Tony Mastroianni Review Collection

Mia can "See No Evil" -- But You Can

Cleveland Press October 8, 1971

The perils suffered by the legendary Pauline are as nothing compared to the harrowing experiences Mia Farrow undergoes in "See No Evil."

The picture is a nice little chiller. It's a formula movie and while it is easy enough to put down formula films there's nothing quite like them when they work.

"See No Evil" works.

This is the familiar gimmick of blind girl menaced by psychopathic killer. Miss Farrow is the girl, recently released from the hospital. Blindness came about from an accident while horseback riding.

Now she is temporarily staying with a wealthy aunt, uncle and cousin in their pleasant home in the English countryside; bravely making her way about, seeking no help.

She even tries riding again at the insistence of her boyfriend (Norman Eshley) who runs a horse farm nearby. He drops her off at the door since she insists she can manage and the family is out anyway. The next morning he greets her, comments on the quiet and she says they must all be sleeping.

They're all dead. The corpse of her cousin is on the other bed in the same room. Her uncle is in the bathtub and auntie is propped in a chair downstairs.

It must have been the open windows and the fresh breezes that kept her from noticing. The breeze also causes doors to slam, a nice thing to keep you on the edge of your seat.

Discovery comes when she tries to take a bath. From there on it's one long dash as she hysterically rushes from room to room.

Meanwhile there's that killer stalking about because he has left a bit of incriminating evidence behind.

The presence of the mysterious killer is indicated right from the beginning, but about all we ever see are his boots.
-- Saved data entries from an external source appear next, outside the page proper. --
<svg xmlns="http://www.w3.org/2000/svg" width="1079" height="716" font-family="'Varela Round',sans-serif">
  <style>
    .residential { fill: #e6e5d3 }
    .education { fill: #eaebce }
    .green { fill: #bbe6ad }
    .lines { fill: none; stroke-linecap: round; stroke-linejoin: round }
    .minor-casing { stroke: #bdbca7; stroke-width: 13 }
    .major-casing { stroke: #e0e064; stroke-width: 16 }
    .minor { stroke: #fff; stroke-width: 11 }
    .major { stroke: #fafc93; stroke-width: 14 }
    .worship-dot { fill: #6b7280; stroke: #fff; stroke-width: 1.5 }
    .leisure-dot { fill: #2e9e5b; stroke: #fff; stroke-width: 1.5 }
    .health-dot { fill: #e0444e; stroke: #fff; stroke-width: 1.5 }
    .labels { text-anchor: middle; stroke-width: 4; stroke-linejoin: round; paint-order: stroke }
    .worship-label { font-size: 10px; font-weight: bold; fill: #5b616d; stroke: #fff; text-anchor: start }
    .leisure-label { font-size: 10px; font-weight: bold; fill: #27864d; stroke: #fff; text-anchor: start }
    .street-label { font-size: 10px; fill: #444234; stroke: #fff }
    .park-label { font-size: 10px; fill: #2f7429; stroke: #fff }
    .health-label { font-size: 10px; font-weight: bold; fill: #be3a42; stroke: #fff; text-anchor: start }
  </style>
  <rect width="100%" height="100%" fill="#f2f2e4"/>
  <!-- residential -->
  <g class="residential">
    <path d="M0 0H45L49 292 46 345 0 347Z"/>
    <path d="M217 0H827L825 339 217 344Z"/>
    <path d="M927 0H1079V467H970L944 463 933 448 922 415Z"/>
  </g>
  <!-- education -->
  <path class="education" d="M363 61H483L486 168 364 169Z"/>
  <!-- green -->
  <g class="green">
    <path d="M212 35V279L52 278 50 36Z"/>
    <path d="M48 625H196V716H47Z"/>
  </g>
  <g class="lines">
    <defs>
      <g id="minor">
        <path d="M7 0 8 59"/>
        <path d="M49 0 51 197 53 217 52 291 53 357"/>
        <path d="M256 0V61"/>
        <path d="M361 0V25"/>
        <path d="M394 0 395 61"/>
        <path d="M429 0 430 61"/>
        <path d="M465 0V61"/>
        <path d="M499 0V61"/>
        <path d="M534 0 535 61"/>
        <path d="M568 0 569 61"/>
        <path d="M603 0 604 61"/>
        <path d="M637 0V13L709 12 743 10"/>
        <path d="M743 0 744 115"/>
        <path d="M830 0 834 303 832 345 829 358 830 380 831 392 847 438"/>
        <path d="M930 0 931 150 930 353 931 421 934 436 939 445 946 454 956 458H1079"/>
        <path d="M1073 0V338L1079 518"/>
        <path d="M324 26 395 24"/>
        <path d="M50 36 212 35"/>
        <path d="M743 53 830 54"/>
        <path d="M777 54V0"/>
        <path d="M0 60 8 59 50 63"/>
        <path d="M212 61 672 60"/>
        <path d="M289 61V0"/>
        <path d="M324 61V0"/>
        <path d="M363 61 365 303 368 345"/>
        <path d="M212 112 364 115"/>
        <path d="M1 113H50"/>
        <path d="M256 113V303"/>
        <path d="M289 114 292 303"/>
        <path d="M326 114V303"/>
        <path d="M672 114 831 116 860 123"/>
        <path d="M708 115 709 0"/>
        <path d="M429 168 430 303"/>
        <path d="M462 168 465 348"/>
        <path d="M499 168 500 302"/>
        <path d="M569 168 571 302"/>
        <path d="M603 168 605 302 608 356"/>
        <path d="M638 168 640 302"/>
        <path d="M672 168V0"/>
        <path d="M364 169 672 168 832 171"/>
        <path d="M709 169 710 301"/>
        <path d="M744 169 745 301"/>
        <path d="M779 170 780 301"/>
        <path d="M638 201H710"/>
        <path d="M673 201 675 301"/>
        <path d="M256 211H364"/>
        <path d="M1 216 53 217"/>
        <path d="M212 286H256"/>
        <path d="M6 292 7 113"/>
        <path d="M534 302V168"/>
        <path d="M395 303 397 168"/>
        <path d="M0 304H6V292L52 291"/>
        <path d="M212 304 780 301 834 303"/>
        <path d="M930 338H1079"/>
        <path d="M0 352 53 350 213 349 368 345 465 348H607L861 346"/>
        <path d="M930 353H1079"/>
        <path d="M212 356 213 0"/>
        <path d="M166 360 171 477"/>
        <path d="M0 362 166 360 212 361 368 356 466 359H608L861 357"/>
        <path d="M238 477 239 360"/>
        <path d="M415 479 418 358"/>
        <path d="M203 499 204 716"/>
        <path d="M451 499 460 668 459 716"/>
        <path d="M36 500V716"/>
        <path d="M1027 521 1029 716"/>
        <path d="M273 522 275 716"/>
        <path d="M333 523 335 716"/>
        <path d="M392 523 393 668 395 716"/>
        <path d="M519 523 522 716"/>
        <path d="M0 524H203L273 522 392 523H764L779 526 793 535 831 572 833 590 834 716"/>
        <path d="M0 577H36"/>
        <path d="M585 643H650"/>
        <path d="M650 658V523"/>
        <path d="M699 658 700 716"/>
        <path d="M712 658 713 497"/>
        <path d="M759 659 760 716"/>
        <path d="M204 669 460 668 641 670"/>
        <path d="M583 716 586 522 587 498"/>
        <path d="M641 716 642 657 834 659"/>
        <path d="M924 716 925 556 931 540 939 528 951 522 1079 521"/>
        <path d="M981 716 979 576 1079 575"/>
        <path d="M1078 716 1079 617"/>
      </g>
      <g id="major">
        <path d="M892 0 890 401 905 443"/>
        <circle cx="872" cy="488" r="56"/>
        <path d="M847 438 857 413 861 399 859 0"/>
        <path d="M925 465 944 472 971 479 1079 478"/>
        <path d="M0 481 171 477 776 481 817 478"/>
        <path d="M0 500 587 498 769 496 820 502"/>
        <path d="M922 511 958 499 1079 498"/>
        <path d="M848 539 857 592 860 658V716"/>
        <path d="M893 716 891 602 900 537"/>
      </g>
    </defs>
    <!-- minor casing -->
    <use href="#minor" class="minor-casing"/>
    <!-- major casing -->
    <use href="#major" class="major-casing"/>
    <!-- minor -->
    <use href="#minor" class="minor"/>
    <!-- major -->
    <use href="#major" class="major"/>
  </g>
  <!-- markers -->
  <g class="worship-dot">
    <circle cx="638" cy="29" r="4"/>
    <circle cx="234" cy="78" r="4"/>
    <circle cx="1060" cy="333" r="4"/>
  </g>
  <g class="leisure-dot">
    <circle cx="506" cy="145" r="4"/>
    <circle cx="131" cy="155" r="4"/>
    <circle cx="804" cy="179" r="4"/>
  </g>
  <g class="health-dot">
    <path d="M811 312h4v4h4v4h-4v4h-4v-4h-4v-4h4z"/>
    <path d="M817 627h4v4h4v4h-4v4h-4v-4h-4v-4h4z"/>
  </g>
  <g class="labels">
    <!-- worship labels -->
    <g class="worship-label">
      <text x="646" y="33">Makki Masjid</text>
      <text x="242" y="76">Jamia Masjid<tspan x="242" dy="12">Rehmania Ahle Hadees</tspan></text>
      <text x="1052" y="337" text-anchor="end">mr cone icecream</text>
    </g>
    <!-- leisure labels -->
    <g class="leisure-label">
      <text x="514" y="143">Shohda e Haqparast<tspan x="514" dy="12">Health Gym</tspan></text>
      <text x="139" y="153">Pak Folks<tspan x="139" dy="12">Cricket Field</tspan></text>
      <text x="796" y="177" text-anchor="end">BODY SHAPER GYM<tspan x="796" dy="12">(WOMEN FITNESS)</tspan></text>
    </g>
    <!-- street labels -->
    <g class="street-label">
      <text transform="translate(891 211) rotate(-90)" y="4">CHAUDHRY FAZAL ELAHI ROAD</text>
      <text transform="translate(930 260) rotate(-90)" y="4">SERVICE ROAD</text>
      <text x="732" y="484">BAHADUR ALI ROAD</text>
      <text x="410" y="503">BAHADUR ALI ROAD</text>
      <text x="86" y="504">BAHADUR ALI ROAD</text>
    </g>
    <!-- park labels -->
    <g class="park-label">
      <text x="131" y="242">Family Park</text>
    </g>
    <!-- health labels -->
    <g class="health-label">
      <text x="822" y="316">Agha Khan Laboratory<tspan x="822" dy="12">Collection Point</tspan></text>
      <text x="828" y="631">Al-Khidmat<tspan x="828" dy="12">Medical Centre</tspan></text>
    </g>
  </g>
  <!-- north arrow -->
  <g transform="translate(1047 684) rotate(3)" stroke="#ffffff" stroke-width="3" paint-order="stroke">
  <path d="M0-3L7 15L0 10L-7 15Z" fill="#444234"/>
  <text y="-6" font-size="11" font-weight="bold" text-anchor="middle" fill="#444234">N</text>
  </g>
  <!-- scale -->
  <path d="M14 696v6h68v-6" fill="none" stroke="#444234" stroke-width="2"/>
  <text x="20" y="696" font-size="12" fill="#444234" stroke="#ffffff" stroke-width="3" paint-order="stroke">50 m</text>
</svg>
Much of the picture is filmed from boot level. His boots are fancy, with a star on the front.

A lot of other boots are shown, with trousers covering where the star might be -- if it were there. This movie has no shortage of red herrings.

It also is not short of improbabilities, a fact you tend to ignore while watching. Motivation also is lacking, something that nags at you only after it is all over.

Richard Fleischer, a director of indifferent talent (his most recent film was "The Last Ride"), proves himself to be good given the material. If the story is derivative of "A Shot in the Dark," then his direction is derivative of Hitchcock and he manages well.

Mia Farrow has seldom looked more helpless, the total waif, completely vulnerable. The script really tends to pile on the troubles however.

After stumbling into corpses she falls down the cellar stairs, runs barefoot over a floor covered with broken glass, is knocked off her horse as she tries to escape, is locked in a shanty and has to claw her way out through a hole in the wall, slips and slides in the mud and rolls down an embankment. And that's not all.

"See No Evil" is designed to hold your attention and make you jump now and then, and it's designed right.